# Introduction to MapReduce and PySpark  

#### Few words about MapReduce
MapReduce is a programming model and an associated implementation for processing and generating big data sets with a parallel, distributed algorithm on a cluster. A MapReduce program is composed of a map procedure, which performs filtering and sorting, and a reduce method, which performs a summary operation. It has been implemented in several systems, including Google's internal implementation and the popular HDFS file system from Apache Foundation. It is suitable for handling huge datasets in distributed fashion. It only needs two functions *Map* and *Reduce* in order to work, while the system is responsible for the parallelism and the distribution of the jobs. For more concrete information read chapter 2 from the book (pages:23-35)

In this tutorial we will see some examples which are easy to be solved with MapReduce logic but also, we will see the procedure of a *Map* and *Reduce* functions in order to understand better the algorithms. Then, we will move to a MapReduce Framework called __[Spark](https://spark.apache.org/docs/0.9.0/index.html)__ . Apache Spark is a general purpuse cluster-computing system. It provides huge API's for many programming lunguages but we will deal only with the python part of spark called PySpark.  

First we have to understand the algorithms behind Map and Reduce, so for this purpose we will try to solve the word counting problem using only these two functions.
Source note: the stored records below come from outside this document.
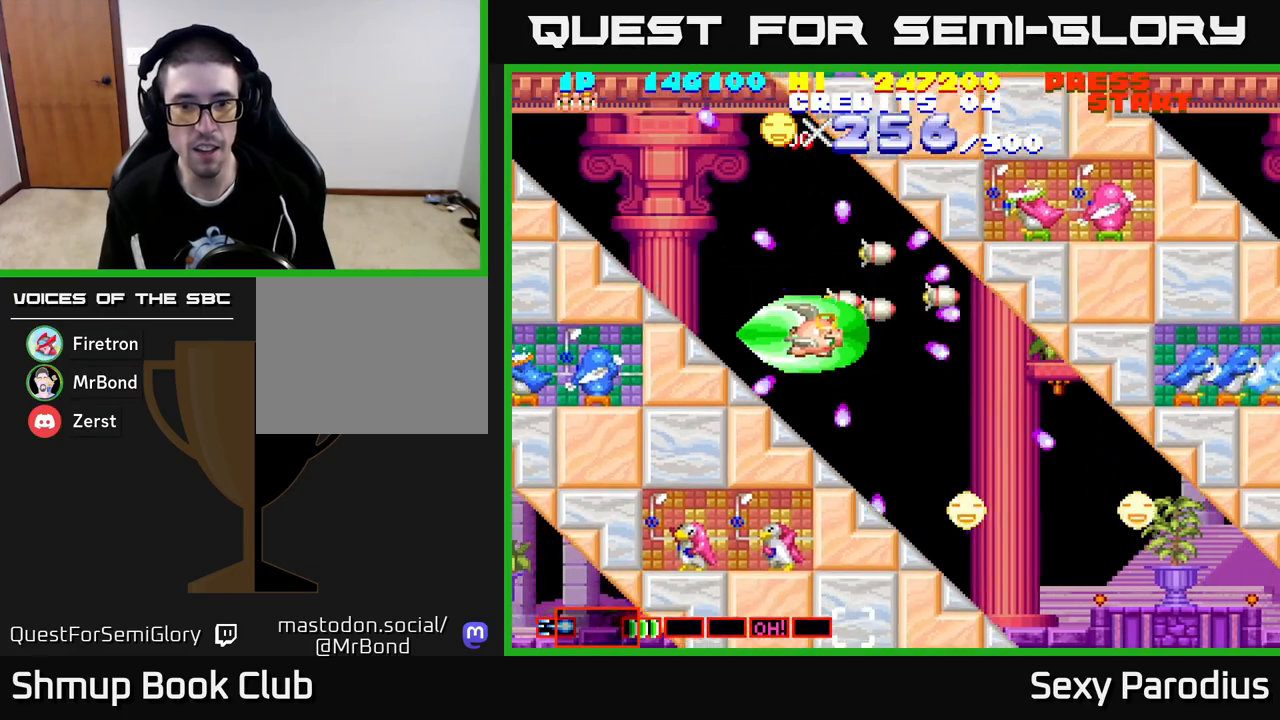
{"buttons": ["R2", "DPAD_DOWN", "DPAD_RIGHT"], "left_stick": "center", "events": [[33, "DPAD_LEFT", "up"], [100, "DPAD_RIGHT", "down"], [167, "DPAD_RIGHT", "up"], [333, "DPAD_RIGHT", "down"], [417, "DPAD_DOWN", "up"], [483, "DPAD_DOWN", "down"]]}
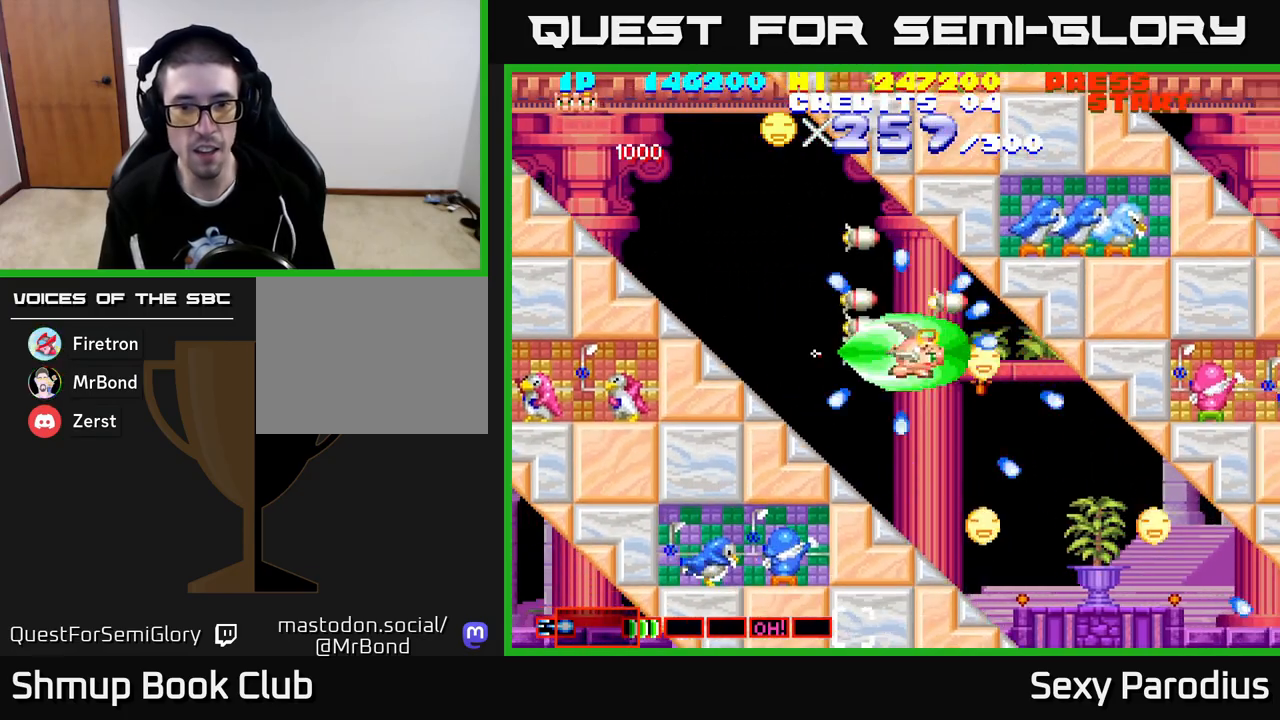
{"buttons": ["R2", "DPAD_DOWN", "DPAD_RIGHT"], "left_stick": "center", "events": [[133, "DPAD_RIGHT", "up"], [167, "DPAD_LEFT", "down"], [467, "DPAD_LEFT", "up"], [500, "DPAD_RIGHT", "down"]]}
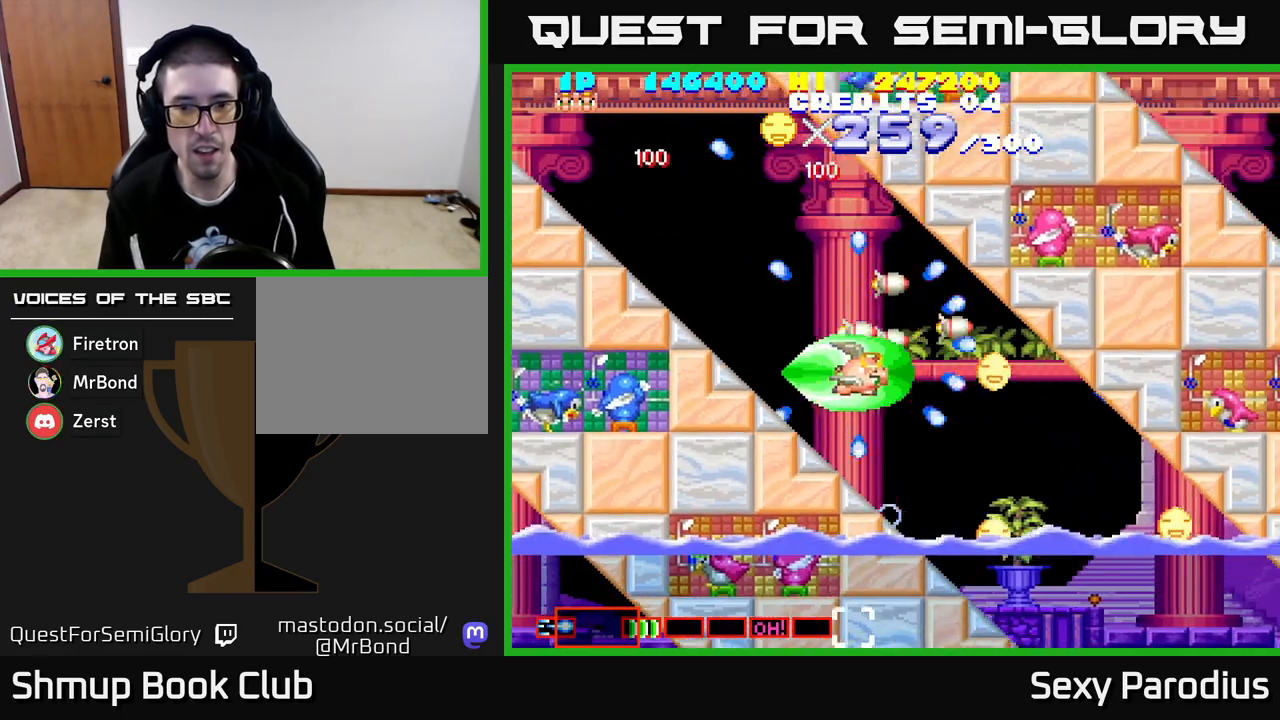
{"buttons": ["R2", "DPAD_DOWN", "DPAD_RIGHT"], "left_stick": "center", "events": [[50, "DPAD_DOWN", "up"], [150, "DPAD_DOWN", "down"], [183, "DPAD_RIGHT", "up"], [300, "DPAD_LEFT", "down"], [400, "DPAD_LEFT", "up"], [483, "DPAD_RIGHT", "down"]]}
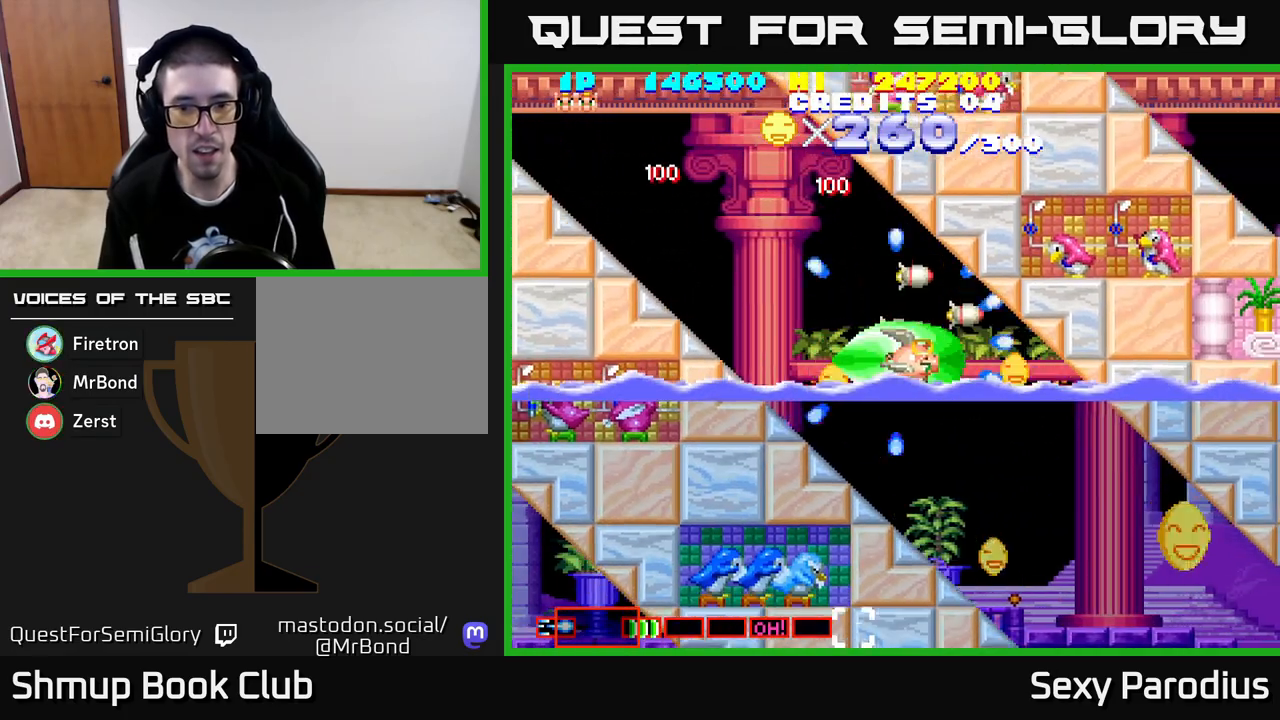
{"buttons": ["R2", "DPAD_DOWN", "DPAD_LEFT"], "left_stick": "center", "events": [[17, "DPAD_DOWN", "up"], [150, "DPAD_DOWN", "down"], [183, "DPAD_RIGHT", "up"], [200, "DPAD_LEFT", "down"]]}
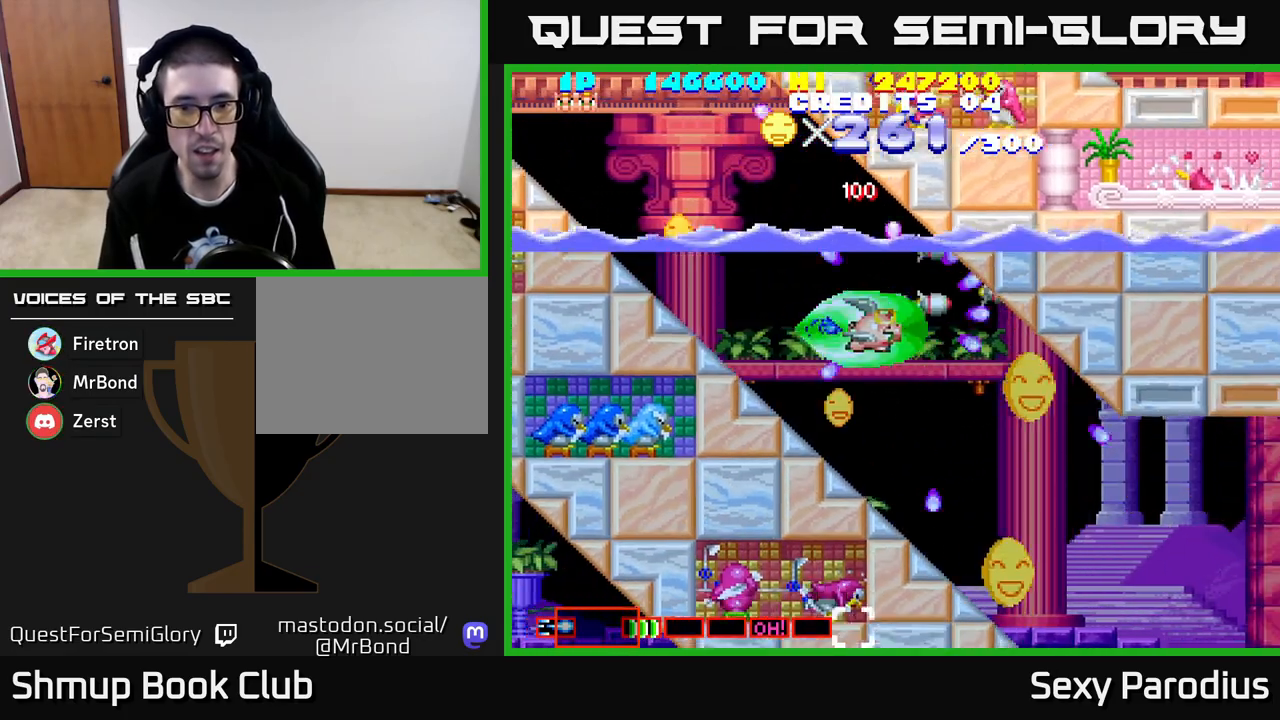
{"buttons": ["R2", "DPAD_DOWN", "DPAD_LEFT"], "left_stick": "center", "events": [[167, "DPAD_LEFT", "up"], [200, "DPAD_RIGHT", "down"], [217, "DPAD_DOWN", "up"], [367, "DPAD_DOWN", "down"], [383, "DPAD_RIGHT", "up"], [400, "DPAD_LEFT", "down"]]}
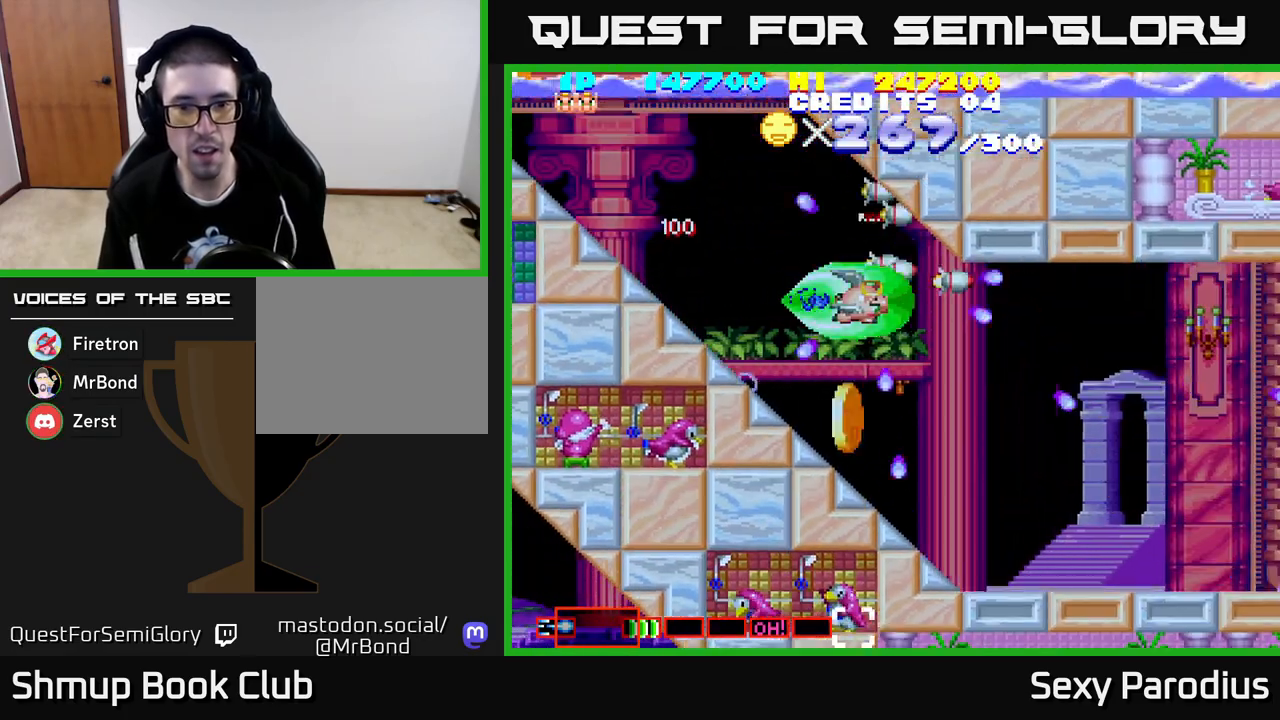
{"buttons": ["R2", "DPAD_RIGHT"], "left_stick": "center", "events": [[333, "DPAD_LEFT", "up"], [367, "DPAD_RIGHT", "down"], [433, "DPAD_DOWN", "up"]]}
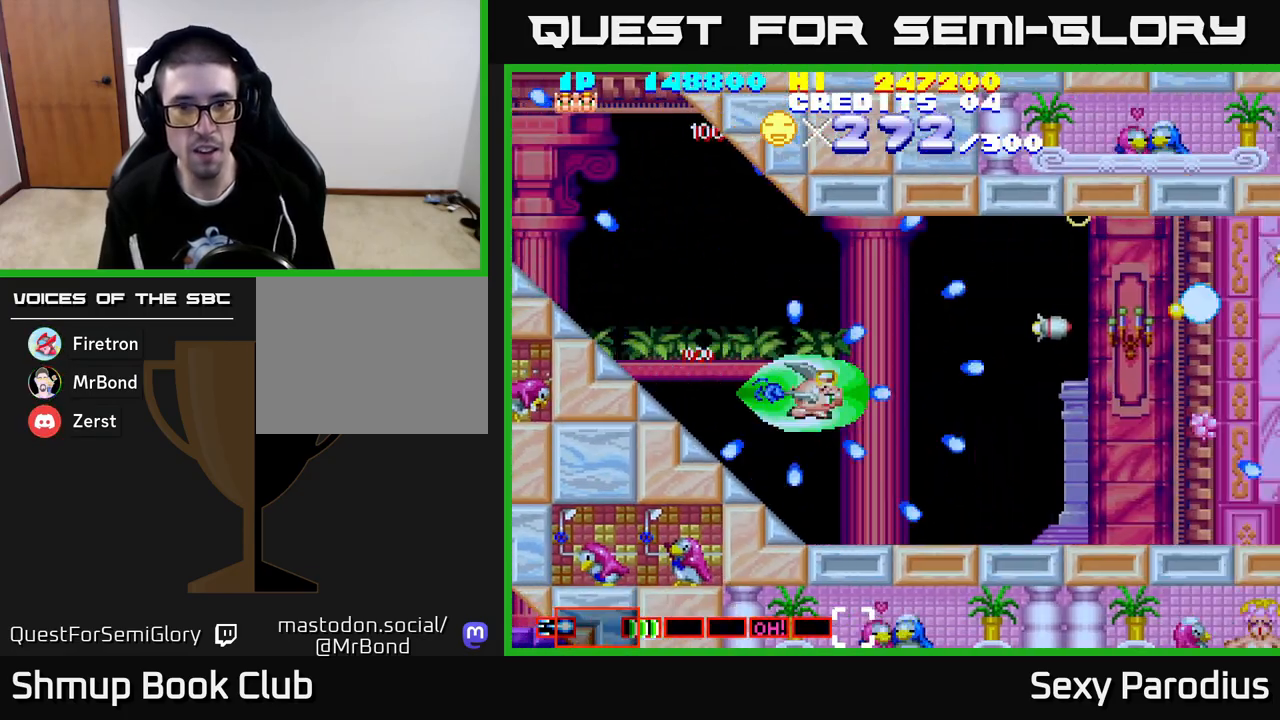
{"buttons": ["R2", "DPAD_LEFT"], "left_stick": "center", "events": [[233, "DPAD_UP", "down"], [283, "DPAD_RIGHT", "up"], [367, "DPAD_LEFT", "down"], [383, "DPAD_UP", "up"]]}
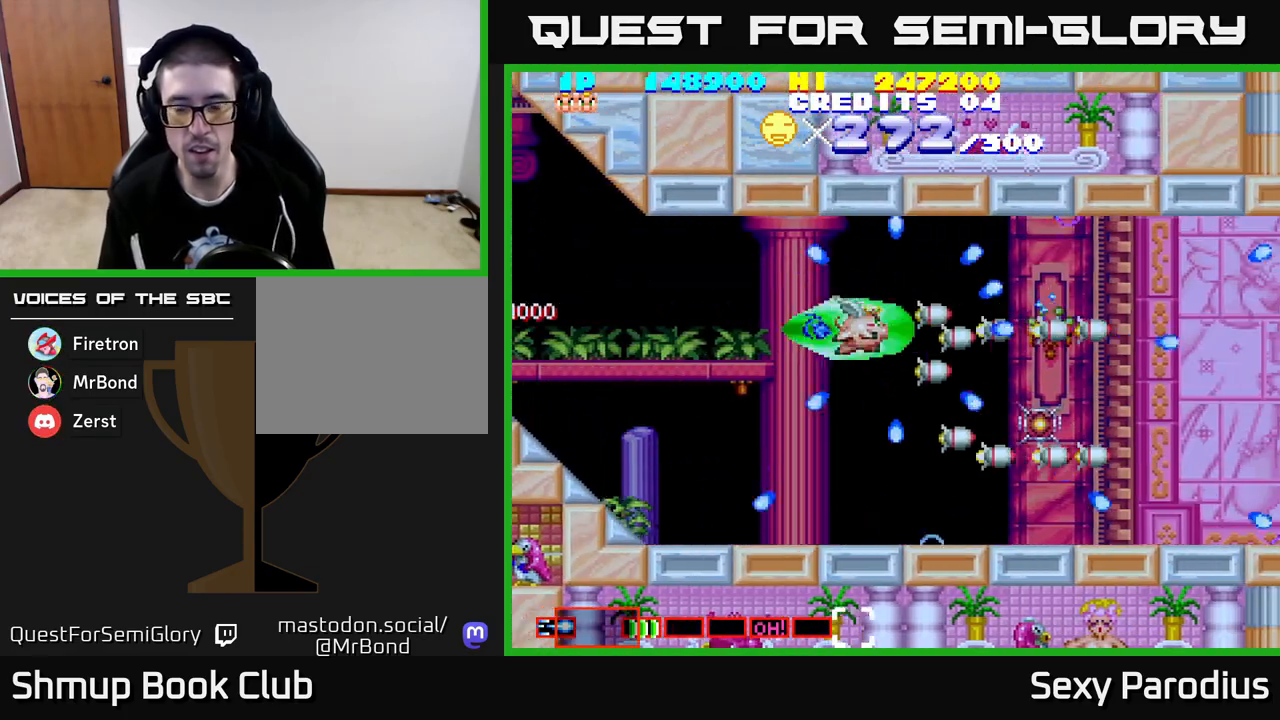
{"buttons": ["R2"], "left_stick": "center", "events": [[67, "DPAD_DOWN", "down"], [167, "DPAD_LEFT", "up"], [267, "DPAD_RIGHT", "down"], [317, "DPAD_DOWN", "up"], [500, "DPAD_RIGHT", "up"]]}
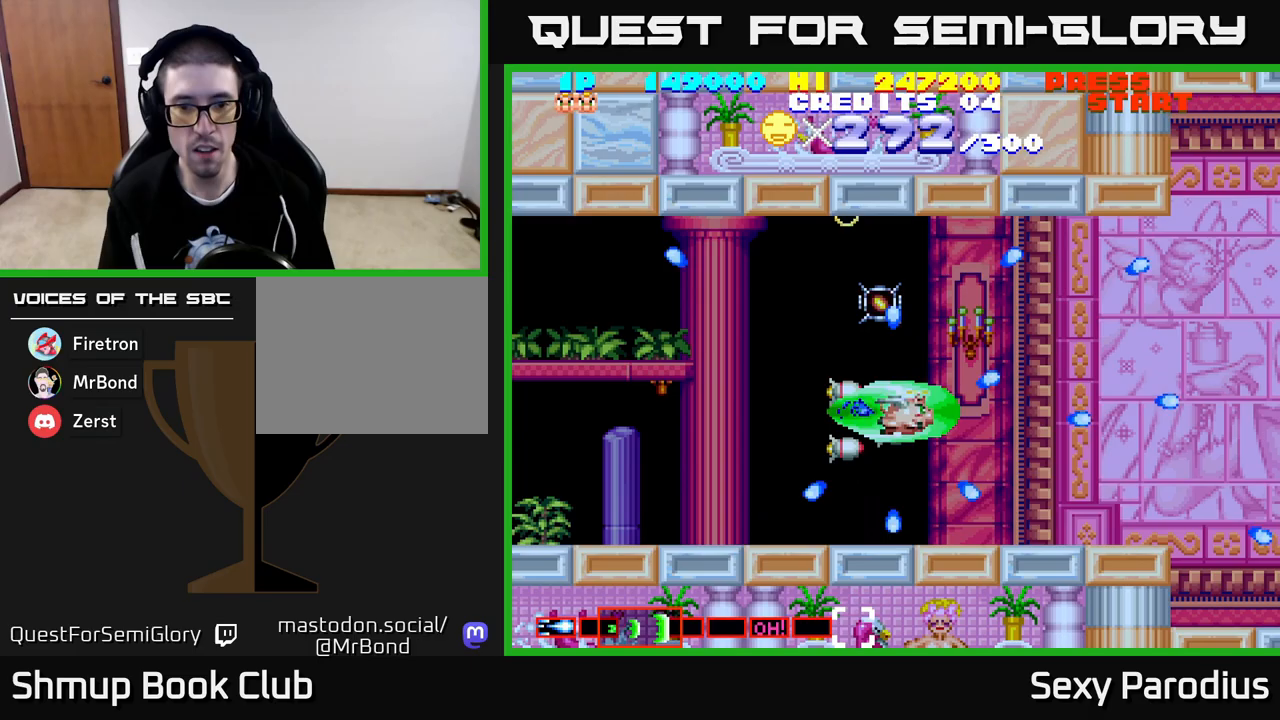
{"buttons": ["R2", "DPAD_DOWN", "DPAD_RIGHT"], "left_stick": "center", "events": [[17, "DPAD_UP", "down"], [50, "DPAD_LEFT", "down"], [367, "DPAD_UP", "up"], [383, "DPAD_LEFT", "up"], [400, "DPAD_DOWN", "down"], [433, "DPAD_RIGHT", "down"]]}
The objective of this task is to implement a mapper and a reducer and solve the word counting problem in a way that the user will feed the system with a text and the output will be the unique words of the text and their frequencies next to them. 

##### Example
System-Input  :  "Hello Hello my name is George George George"<br>
System-Output : {"Hello" : 2 , "my" : 1 , "name" : 1 , "is" : 1 , "George" : 3}

#### Define the function "mapper" that splits the line into words and generates the key for each word.
#### def mapper: 
 - Input : text 
 - Body  : split line into words, generate tuples in the form -> (word,1)
 - Output: return the generated tuples containing the key and the word

In [None]:
def mapper(line):
    words = line.split()
    # increase counters
    tups = [(w, 1) for w in words]
    return tups    

#### Define function "reducer" that takes as input the mapper's output and groups by key (word) and sums up the frequency of each.

#### def reducer:
 - Input  : output of mapper
 - Body   : groupby key and sum up the frequency
 - Output : dictionary with as key the word and as value the count

In [None]:
from collections import defaultdict

def reducer(tups):
    d = defaultdict(int)
    for w, c in tups:
        d[w] += c
    return d

#### Test mapper's and reducer's functionality using a trivial string as input.

In [None]:
# Input: line
line = 'Advances in Data Mining Mining Data in Advances Data Mining in Advances in in Advances George'
#
# Call the mapper using the above string as input
tups = mapper(line)
#
# Call reducer using the result of the mapper
red_tups = reducer(tups)
#
# Print your results
print("Mapper Output:")
list(map(print,tups))[0]

print("\nReducer Output:")
print(red_tups)

<a id='Map'></a>
#### Now instead of a signle string, we have a list of strings as input. <br>
On the one hand we could call many times function 'mapper' inside a for loop which iterates the strings of the list but on the other-functional-hand, we can use python's build-in function called map and plug 'mapper' directly to our data. Function map breaks the input in small pieces and applies our function on each of them. 

In [None]:
# Input : List
doc = ['Advances in Data Mining Mining Data in Advances Data Mining in Advances in in Advances',
      'Science Fiction Science Movies Star Wars Star Wars',
      'Advances Data Star Science Wars Advances Star Trek']
# Call the 'mapper' function in a loop
for i in doc:
    print(mapper(i))

In [None]:
# Use function map
# Basic systax map(function, data)
l = list(map(mapper, doc))
l

By using functional tools we have the opportunity to avoid for loops. Moreover, functional tools are very helpful for cloud computing where documents exist in distributed file systems and we want to apply functions on each chunk of data in the system. 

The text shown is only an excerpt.